Fragmento a leer:
▼

No solo en escritos de corte anticapitalista se apunta en esa dirección. Dainius Püras, relator especial de Naciones Unidas para el derecho a la salud física y mental, dijo en un informe entregado en abril de 2019 que “la explicación de las desigualdades en la salud mental se extiende mucho más allá de lo biológico e individual a lo social, económico y político. Las vidas de las personas a menudo se ven limitadas por leyes, estructuras de gobierno y poder, y políticas inequitativas que estratifican a la sociedad y afectan profundamente las relaciones humanas y la forma en que las personas actúan a lo largo de sus vidas”.
Para afrontar la crisis de la salud mental se requiere “un enfoque en las relaciones y la conexión social, lo que exige intervenciones estructurales en la sociedad y fuera del sector de la salud”, afirma Püras, que también es crítico de la tendencia a situar las enfermedades mentales en el individuo y no en la sociedad como tal, lo que hace que el problema siga siendo endémico y que el secreto público de que todos tenemos ansiedad siga siendo ocultado, beneficiando así al mismo sistema que provoca el problema en primer lugar. “Esa tendencia da como resultado intervenciones que se centran en factores conductuales individuales e inmediatos, en lugar de abordar adecuadamente las condiciones estructurales, que son las causas fundamentales”, manifestó el relator.
En su ensayo sobre la soledad The Lonely City, Olivia Laing lamenta que en el mundo moderno haya un proceso de gentrificación de las emociones que tiene un efecto “homogeneizador, blanqueador y amortiguador”. “En medio del brillo del capitalismo tardío, nos alimenta la noción de que todos los sentimientos difíciles —la depresión, la ansiedad, la soledad, la rabia— son simplemente una consecuencia de una química inestable, un problema que debe solucionarse, más que una respuesta a la injusticia estructural”, escribe la autora al final del libro, que encuentra cierta calma en la realización de que “muchas de las cosas que parecen afligirnos como individuos son, de hecho, el resultado de fuerzas más grandes de estigma y exclusión, que pueden y deben ser resistidas”.
En noviembre de 2020, en una editorial sobre salud mental, la revista científica The Lancet cifró en casi 1.000 millones las personas que sufren algún tipo de trastorno mental, lo que tiene un costo muy elevado para la economía mundial. En 2017, la OMS advirtió de que menos del 2% de los presupuestos de los gobiernos afiliados a la organización estaban destinados a atender las enfermedades mentales. Para los científicos, la pandemia de Covid-19 y sus efectos en la salud mental —tanto de enfermos como de la población en general— pone de manifiesto que este tipo de enfermedades debe estar en la parte más alta de la lista de prioridades de salud pública.
Pero eso no pasará si el problema se sigue enfocando a nivel individual y no colectivo, ni se resolverá ninguna afección de la mano de políticos que recetan terapia y pastillas a cada paciente de ansiedad o depresión por separado, sin afrontar la cuestión de forma integral, entendiendo que todo afecta todo y que nuestra angustia no surge orgánicamente sin una serie de condiciones diseñadas para beneficiar a una minoría —los acumuladores de capital— en detrimento de la calidad de vida de la mayoría.

▲

Datos:

▼

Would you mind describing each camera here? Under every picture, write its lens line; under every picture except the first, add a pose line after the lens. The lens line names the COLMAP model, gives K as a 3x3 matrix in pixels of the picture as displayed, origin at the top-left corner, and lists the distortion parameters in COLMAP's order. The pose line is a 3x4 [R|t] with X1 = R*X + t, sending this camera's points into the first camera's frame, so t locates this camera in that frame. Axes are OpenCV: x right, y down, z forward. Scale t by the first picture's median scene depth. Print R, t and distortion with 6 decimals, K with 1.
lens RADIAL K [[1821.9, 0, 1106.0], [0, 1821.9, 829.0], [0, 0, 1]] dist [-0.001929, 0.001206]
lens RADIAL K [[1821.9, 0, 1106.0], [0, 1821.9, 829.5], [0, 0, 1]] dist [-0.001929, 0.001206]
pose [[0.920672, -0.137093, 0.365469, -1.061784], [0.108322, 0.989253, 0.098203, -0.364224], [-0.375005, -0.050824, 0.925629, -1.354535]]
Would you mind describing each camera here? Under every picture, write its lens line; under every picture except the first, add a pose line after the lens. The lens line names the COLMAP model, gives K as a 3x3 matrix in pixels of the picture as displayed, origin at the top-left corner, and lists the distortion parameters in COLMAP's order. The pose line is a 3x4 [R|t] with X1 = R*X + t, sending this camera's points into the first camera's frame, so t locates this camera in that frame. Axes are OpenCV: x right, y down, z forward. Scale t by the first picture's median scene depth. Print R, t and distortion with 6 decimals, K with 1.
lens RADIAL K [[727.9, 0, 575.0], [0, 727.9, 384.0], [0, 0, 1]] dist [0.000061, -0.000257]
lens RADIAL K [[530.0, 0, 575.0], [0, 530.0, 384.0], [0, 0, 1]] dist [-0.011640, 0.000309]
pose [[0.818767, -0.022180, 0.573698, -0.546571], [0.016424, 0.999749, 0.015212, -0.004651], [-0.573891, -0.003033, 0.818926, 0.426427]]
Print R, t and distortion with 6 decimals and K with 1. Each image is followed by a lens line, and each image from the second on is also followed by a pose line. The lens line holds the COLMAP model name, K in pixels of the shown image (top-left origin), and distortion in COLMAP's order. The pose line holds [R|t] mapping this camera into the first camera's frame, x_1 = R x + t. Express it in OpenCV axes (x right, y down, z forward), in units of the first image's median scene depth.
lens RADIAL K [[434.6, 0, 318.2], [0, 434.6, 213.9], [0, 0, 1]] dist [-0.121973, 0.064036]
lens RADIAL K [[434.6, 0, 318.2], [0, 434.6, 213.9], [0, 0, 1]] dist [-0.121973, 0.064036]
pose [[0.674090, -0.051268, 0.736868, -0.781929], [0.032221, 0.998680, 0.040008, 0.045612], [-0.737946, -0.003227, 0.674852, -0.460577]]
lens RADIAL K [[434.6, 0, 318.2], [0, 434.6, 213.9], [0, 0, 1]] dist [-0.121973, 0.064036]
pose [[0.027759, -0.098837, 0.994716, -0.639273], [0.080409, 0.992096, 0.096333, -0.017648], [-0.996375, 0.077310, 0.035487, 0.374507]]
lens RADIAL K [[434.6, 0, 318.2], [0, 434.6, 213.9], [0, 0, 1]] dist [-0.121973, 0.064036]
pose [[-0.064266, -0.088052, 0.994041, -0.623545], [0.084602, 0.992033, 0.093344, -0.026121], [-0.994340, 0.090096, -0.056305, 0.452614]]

▲

Tarea 1: Por favor, copia el pasaje del fragmento que empieza con las palabras "Para afrontar la" y termina tras "manifestó el relator.", y cambia en él "intervenciones" por "medidas".
Tarea 2: Según el fragmento, ¿qué parte de los presupuestos de los gobiernos afiliados a la OMS se destinaba a atender las enfermedades mentales, según la advertencia de 2017?

Respuesta 1:
Para afrontar la crisis de la salud mental se requiere “un enfoque en las relaciones y la conexión social, lo que exige medidas estructurales en la sociedad y fuera del sector de la salud”, afirma Püras, que también es crítico de la tendencia a situar las enfermedades mentales en el individuo y no en la sociedad como tal, lo que hace que el problema siga siendo endémico y que el secreto público de que todos tenemos ansiedad siga siendo ocultado, beneficiando así al mismo sistema que provoca el problema en primer lugar. “Esa tendencia da como resultado medidas que se centran en factores conductuales individuales e inmediatos, en lugar de abordar adecuadamente las condiciones estructurales, que son las causas fundamentales”, manifestó el relator.

Respuesta 2: Menos del 2%.